At the heart of this, I think, is the fact that most WordPress themes, out of the box, are set up for use as a blog, with comments enabled, with an “About” section for info on the author/blogger. They look like a blog when you turn them on. Which makes much sense, as that’s what WordPress was originally designed for.
It’s also a bit confusing as many affiliate sites are, in fact, blogs, as affiliates have had a lot of success with that model, since users connect personally with blog authors and it’s generally easier to encourage them to click through links, especially if they’re directly related to the content and theme of the blog.
When I recommend using WordPress to manage your affiliate sites, I’m not encouraging you to use the blog format for all of your affiliate sites. That’s a format that has proven successful, and it’s a good place to start, but it’s very easy to use WordPress to create affiliate sites that aren’t blogs at all, too.
Confused yet? It’s actually really simple, if you look at some examples.
This site itself is a bit of a hybrid. I have comments turned on and I encourage interaction from users (both key elements in blogs), but most of the posts are instructional content. If I created a traditional site that didn’t use WordPress it would actually be structured exactly the same, as I’d have the same categories that would contain links to the same existing articles I’m creating. I use WordPress because it makes my life much easier, as I don’t have to update a page of links, make sure all the changes happen throughout the site, etc.

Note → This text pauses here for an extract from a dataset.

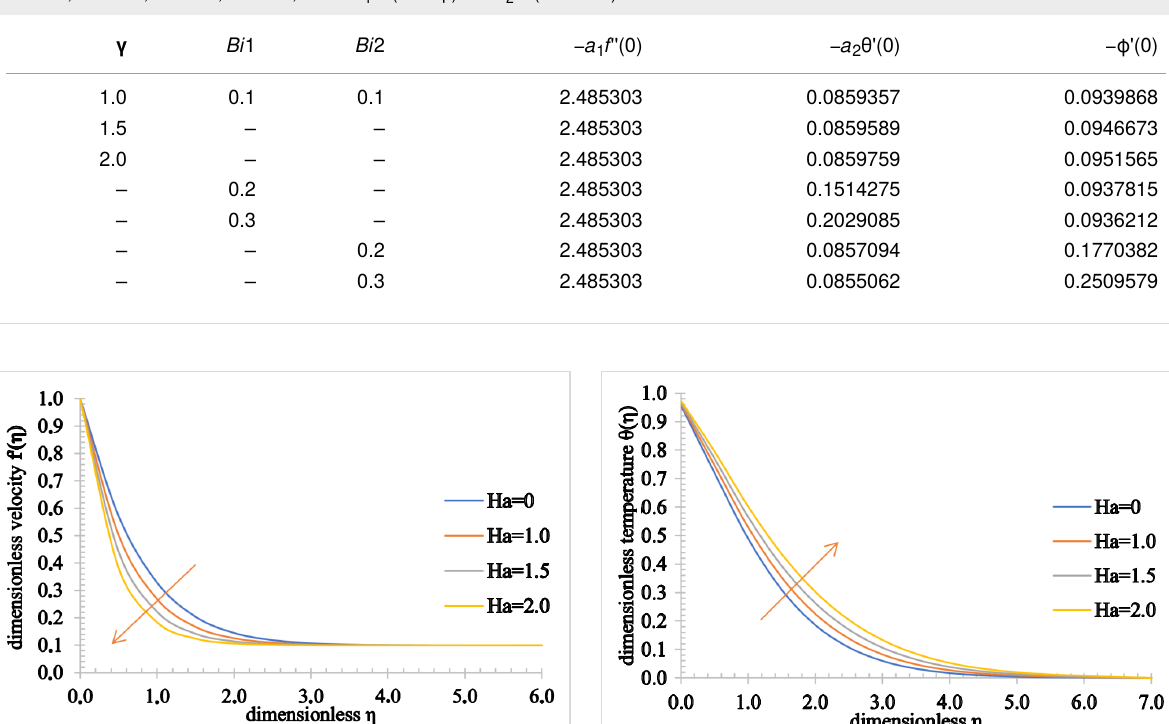
Table 5: The computed results of the skin-friction coefficient, Nusselt and Sherwood numbers for β = 0.5, Ha = 1, A = 0.1, R = 0.1, Pr = 0.7, Q = 0.1, Nt = 0.1, Nb = 0.5, Ec = 0.1, Sc = 1.2, where a 1 = (1 + 1/ β ) and a 2 = (1 + 4/3· R ).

If I wanted, though, I could easily turn off the comments and remove any hint of them, like I did at the Cisco certifications site I’m (still) working on. I plan on taking that a step further there and removing both the Calendar and Archives in the sidebar to the left and tweaking the theme so that it doesn’t publish the date of each post in the top right of each page. That is all very easy to do, as far as editing a few lines in the PHP code of the themes, and the end result is that many of the elements that make it seem like a blog (comments, dates on posts, and an archive or calendar that shows posts by month) are suddenly gone.
To an average surfer landing on that site, they would have no vlue that it had started its life as a “blog”, and it’d look like any other website. I’d still be able to use WordPress as a convenient, Web-based tool to publish and manage my website, without being forced into the box of all my sites being “blogs”.
You can also mix and match elements, such as a new site I’m working on, Patio to Pool. I’m keeping lots of the normal blog elements, but I turned off comments. The goal with that site is to build pages for all sorts of juicy patio and pool search terms that pay well in Adsense, but to keep the user interaction limited. I want them to be able to associate the site with a face and a voice (Pool and Patio Gal), but I don’t want to expend time answering comments, deleting comment spam, responding to emails, etc. I’m trying to have my cake and eat it too, as far as presenting a friendly, casual format (a blog about patio and pool stuff) that people can connect to, but without the element that creates a ton of work for me, the comments.
Those are just a few examples of how you can modify the output of Wordpress to work for you in different ways, depending on what form you want your affiliate site to take. The key message to take away is that WordPress is actually pretty flexible, so no, you’re not locked into creating a blog when you use it for affiliate purposes, as you can actually tweak and modify it in all sorts of ways to suit your purposes.